The overall aim of GLOBTAXGOV is to assess the feasibility and legitimacy of the current model of global tax governance and the role of the OECD and the EU in international tax law making. Unlike the former OECD projects that only provide for exchange of information between countries, in the BEPS Project, the EU Anti-Tax Avoidance Directive, the EU state aid investigations and the EU External Strategy, the OECD and the EU focus on substantive issues that, when implemented, will change the international tax architecture of developed and developing countries.

These initiatives aim to ensure that governments engage in fair competition and that multinationals pay their fair share. Even though these objectives are legitimate, these developments raise several questions: What is the role of the OECD and the EU in global tax governance? Under what conditions can the model of global tax governance be feasible and legitimate for both developed and developing countries? These initiatives have generated tensions between developing and developed countries and between EU and third (non-EU) countries. The tensions call for the articulation of a new framework of global tax governance that is legitimate and based on considerations of fairness for all countries participating.

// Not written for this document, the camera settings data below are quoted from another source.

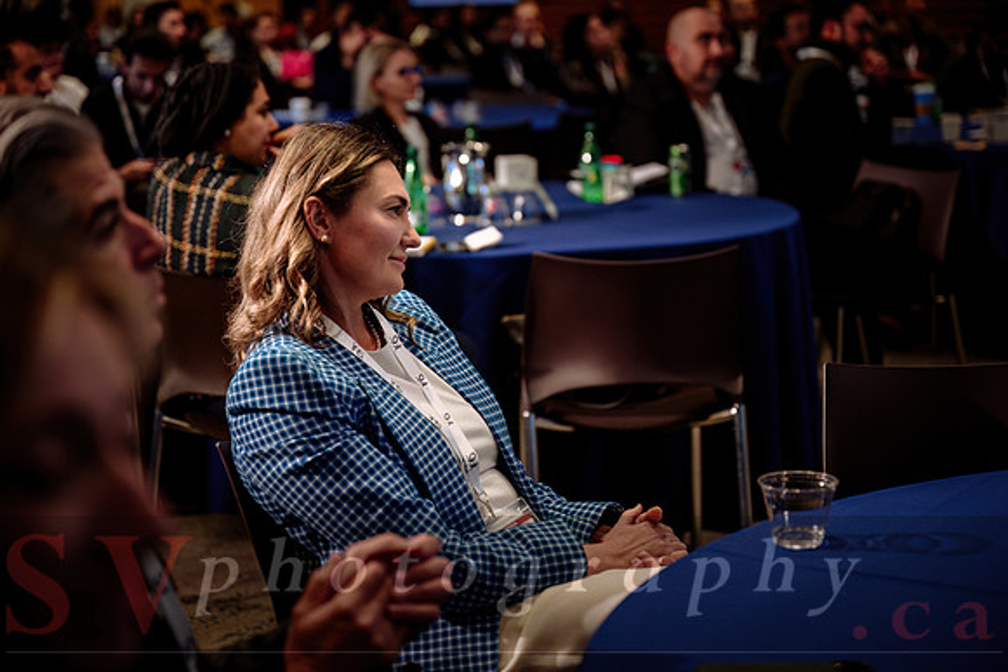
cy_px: 327
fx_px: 2012
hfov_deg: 28.1
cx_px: 517
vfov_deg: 19.0
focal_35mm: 72
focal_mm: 70
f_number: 2.8
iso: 640
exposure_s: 1/160
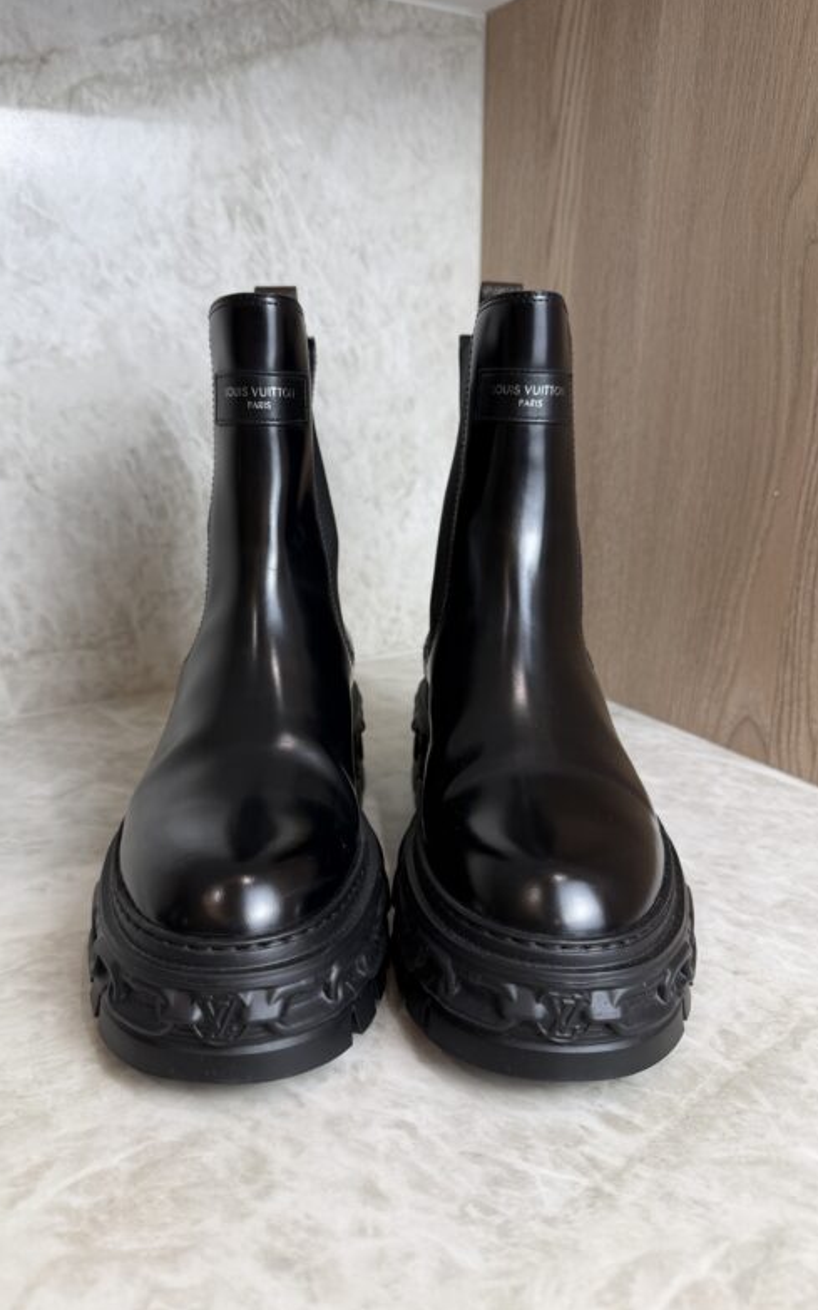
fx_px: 928
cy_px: 661
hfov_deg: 47.5
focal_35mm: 26
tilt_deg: -16.1
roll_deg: +0.2
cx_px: 368
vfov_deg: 70.4
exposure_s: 1/120
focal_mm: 6.76
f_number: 1.78
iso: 100
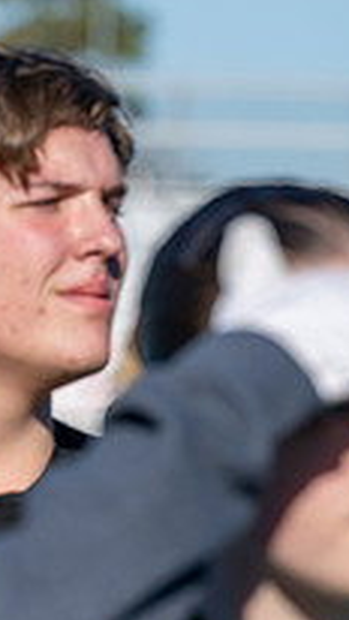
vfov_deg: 4.7
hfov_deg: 2.6
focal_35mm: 458
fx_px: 7529
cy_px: 378
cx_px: -421
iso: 250
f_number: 5
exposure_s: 1/2000
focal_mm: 155
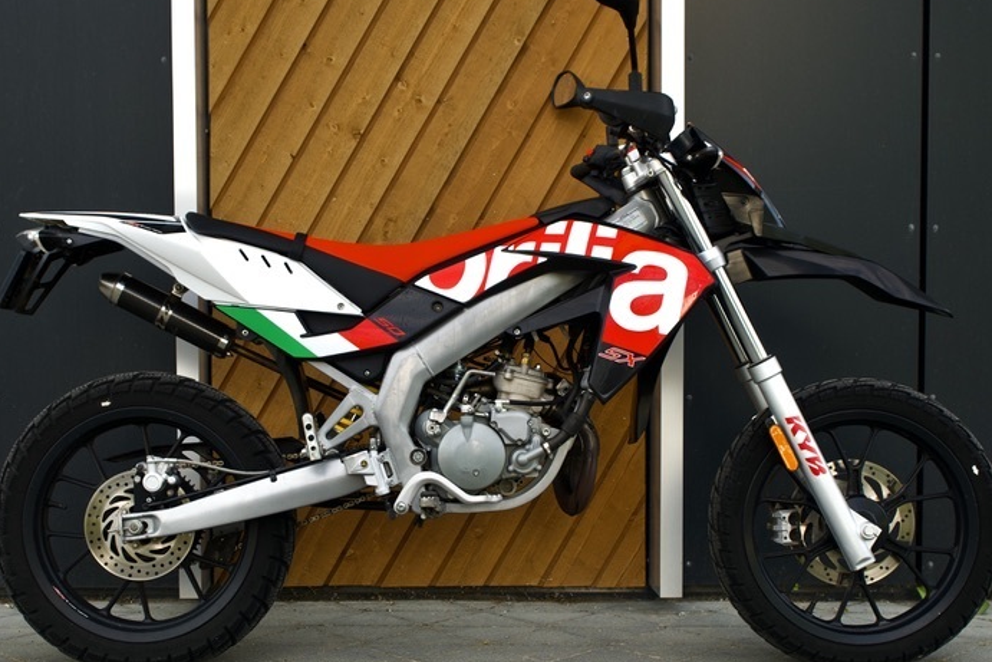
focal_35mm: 55
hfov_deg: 36.2
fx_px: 1516
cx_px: 464
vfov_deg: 24.6
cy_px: 360
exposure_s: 1/160
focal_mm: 35
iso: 250
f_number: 4
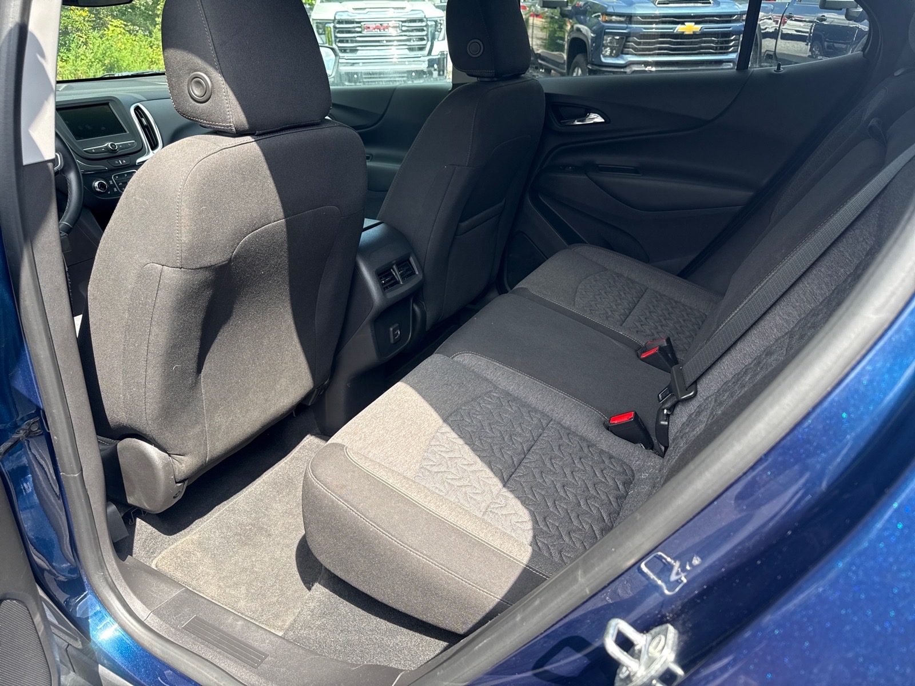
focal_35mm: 24
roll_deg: -0.9
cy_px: 343
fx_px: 634
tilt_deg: -27.0
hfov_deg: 71.6
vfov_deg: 56.8
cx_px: 458
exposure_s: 1/423
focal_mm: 6.76
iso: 80
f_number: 1.78
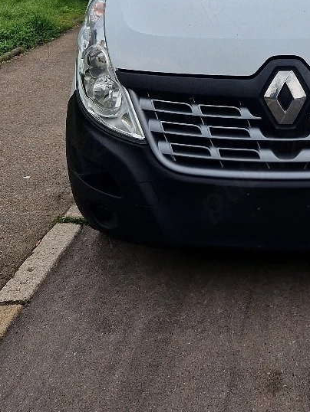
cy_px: -14
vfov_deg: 30.9
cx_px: 333
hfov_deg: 24.2
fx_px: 680
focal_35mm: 57
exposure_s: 1/769
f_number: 1.8
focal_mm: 5.4
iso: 50
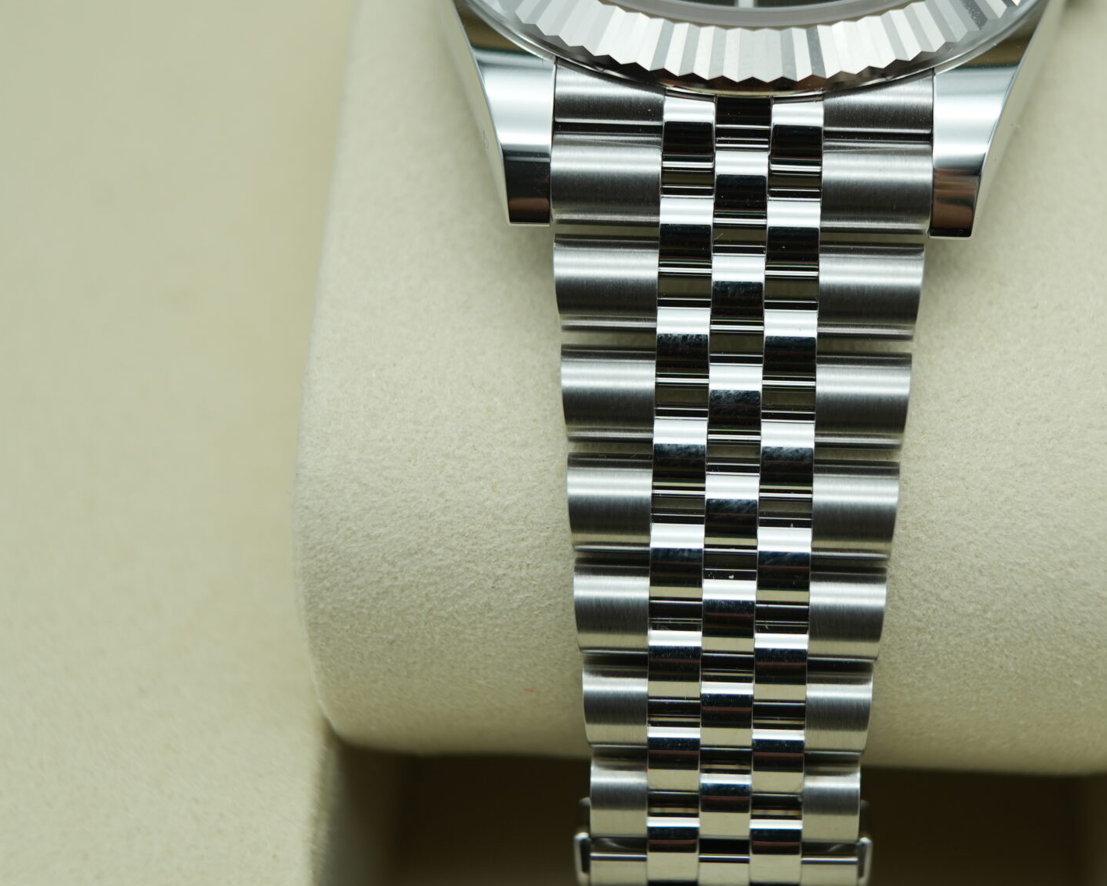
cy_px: 302
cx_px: 743
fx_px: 1933
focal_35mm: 59
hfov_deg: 31.7
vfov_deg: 25.7
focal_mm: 35
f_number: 5
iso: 400
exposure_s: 1/250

Against this background, the GLOBTAXGOV project will first assess the feasibility of the legal transplant of the BEPS minimum standards into the tax systems of 8 countries of research (Australia, Colombia, India, Mexico, Netherlands, Nigeria, Senegal, and Spain ) by asking three sub-questions:

  • Why are these countries participating in the BEPS Project?
  • How will the BEPS minimum standards be transplanted into the tax system of these countries?
  • How can the differences in tax systems and tax cultures of these countries influence the content of these minimum standards?

In the following step the conditions for legitimacy of the role of the OECD and the EU will be provided in light of the theories of legitimacy and governance.